▽

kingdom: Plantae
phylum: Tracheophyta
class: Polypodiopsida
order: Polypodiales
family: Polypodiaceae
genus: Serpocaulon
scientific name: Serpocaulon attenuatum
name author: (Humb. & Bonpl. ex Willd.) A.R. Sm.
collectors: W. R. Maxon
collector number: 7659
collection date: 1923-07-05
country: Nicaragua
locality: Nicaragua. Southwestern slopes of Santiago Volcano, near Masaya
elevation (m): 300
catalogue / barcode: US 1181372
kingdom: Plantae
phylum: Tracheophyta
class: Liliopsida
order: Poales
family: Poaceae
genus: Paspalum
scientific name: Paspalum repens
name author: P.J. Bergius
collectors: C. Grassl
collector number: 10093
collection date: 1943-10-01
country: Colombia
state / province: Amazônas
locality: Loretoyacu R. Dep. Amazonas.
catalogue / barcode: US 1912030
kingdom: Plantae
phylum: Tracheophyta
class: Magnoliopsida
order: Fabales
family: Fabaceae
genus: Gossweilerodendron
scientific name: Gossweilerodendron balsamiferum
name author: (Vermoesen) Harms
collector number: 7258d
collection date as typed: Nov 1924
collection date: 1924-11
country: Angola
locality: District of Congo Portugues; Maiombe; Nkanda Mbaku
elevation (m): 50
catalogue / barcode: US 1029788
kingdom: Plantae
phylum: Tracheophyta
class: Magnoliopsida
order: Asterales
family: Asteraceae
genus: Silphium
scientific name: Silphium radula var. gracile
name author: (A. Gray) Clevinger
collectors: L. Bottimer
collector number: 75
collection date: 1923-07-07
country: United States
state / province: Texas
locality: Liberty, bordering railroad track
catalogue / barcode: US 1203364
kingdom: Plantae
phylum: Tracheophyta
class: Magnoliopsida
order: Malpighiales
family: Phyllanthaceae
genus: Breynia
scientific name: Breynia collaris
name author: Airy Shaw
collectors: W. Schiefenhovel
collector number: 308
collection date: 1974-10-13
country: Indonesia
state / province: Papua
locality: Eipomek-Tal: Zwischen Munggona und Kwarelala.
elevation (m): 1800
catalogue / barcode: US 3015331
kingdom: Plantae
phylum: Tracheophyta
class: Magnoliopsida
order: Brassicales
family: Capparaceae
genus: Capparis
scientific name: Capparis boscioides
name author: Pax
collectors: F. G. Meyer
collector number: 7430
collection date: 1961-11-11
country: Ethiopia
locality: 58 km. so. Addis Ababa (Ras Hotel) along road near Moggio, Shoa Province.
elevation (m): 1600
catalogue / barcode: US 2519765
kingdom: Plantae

△

[The problem]
Convert every line of the records above into a JSON list of strings, one string per line, leaving out blank lines.

[Final result]
[
  "kingdom: Plantae",
  "phylum: Tracheophyta",
  "class: Polypodiopsida",
  "order: Polypodiales",
  "family: Polypodiaceae",
  "genus: Serpocaulon",
  "scientific name: Serpocaulon attenuatum",
  "name author: (Humb. & Bonpl. ex Willd.) A.R. Sm.",
  "collectors: W. R. Maxon",
  "collector number: 7659",
  "collection date: 1923-07-05",
  "country: Nicaragua",
  "locality: Nicaragua. Southwestern slopes of Santiago Volcano, near Masaya",
  "elevation (m): 300",
  "catalogue / barcode: US 1181372",
  "kingdom: Plantae",
  "phylum: Tracheophyta",
  "class: Liliopsida",
  "order: Poales",
  "family: Poaceae",
  "genus: Paspalum",
  "scientific name: Paspalum repens",
  "name author: P.J. Bergius",
  "collectors: C. Grassl",
  "collector number: 10093",
  "collection date: 1943-10-01",
  "country: Colombia",
  "state / province: Amazônas",
  "locality: Loretoyacu R. Dep. Amazonas.",
  "catalogue / barcode: US 1912030",
  "kingdom: Plantae",
  "phylum: Tracheophyta",
  "class: Magnoliopsida",
  "order: Fabales",
  "family: Fabaceae",
  "genus: Gossweilerodendron",
  "scientific name: Gossweilerodendron balsamiferum",
  "name author: (Vermoesen) Harms",
  "collector number: 7258d",
  "collection date as typed: Nov 1924",
  "collection date: 1924-11",
  "country: Angola",
  "locality: District of Congo Portugues; Maiombe; Nkanda Mbaku",
  "elevation (m): 50",
  "catalogue / barcode: US 1029788",
  "kingdom: Plantae",
  "phylum: Tracheophyta",
  "class: Magnoliopsida",
  "order: Asterales",
  "family: Asteraceae",
  "genus: Silphium",
  "scientific name: Silphium radula var. gracile",
  "name author: (A. Gray) Clevinger",
  "collectors: L. Bottimer",
  "collector number: 75",
  "collection date: 1923-07-07",
  "country: United States",
  "state / province: Texas",
  "locality: Liberty, bordering railroad track",
  "catalogue / barcode: US 1203364",
  "kingdom: Plantae",
  "phylum: Tracheophyta",
  "class: Magnoliopsida",
  "order: Malpighiales",
  "family: Phyllanthaceae",
  "genus: Breynia",
  "scientific name: Breynia collaris",
  "name author: Airy Shaw",
  "collectors: W. Schiefenhovel",
  "collector number: 308",
  "collection date: 1974-10-13",
  "country: Indonesia",
  "state / province: Papua",
  "locality: Eipomek-Tal: Zwischen Munggona und Kwarelala.",
  "elevation (m): 1800",
  "catalogue / barcode: US 3015331",
  "kingdom: Plantae",
  "phylum: Tracheophyta",
  "class: Magnoliopsida",
  "order: Brassicales",
  "family: Capparaceae",
  "genus: Capparis",
  "scientific name: Capparis boscioides",
  "name author: Pax",
  "collectors: F. G. Meyer",
  "collector number: 7430",
  "collection date: 1961-11-11",
  "country: Ethiopia",
  "locality: 58 km. so. Addis Ababa (Ras Hotel) along road near Moggio, Shoa Province.",
  "elevation (m): 1600",
  "catalogue / barcode: US 2519765",
  "kingdom: Plantae"
]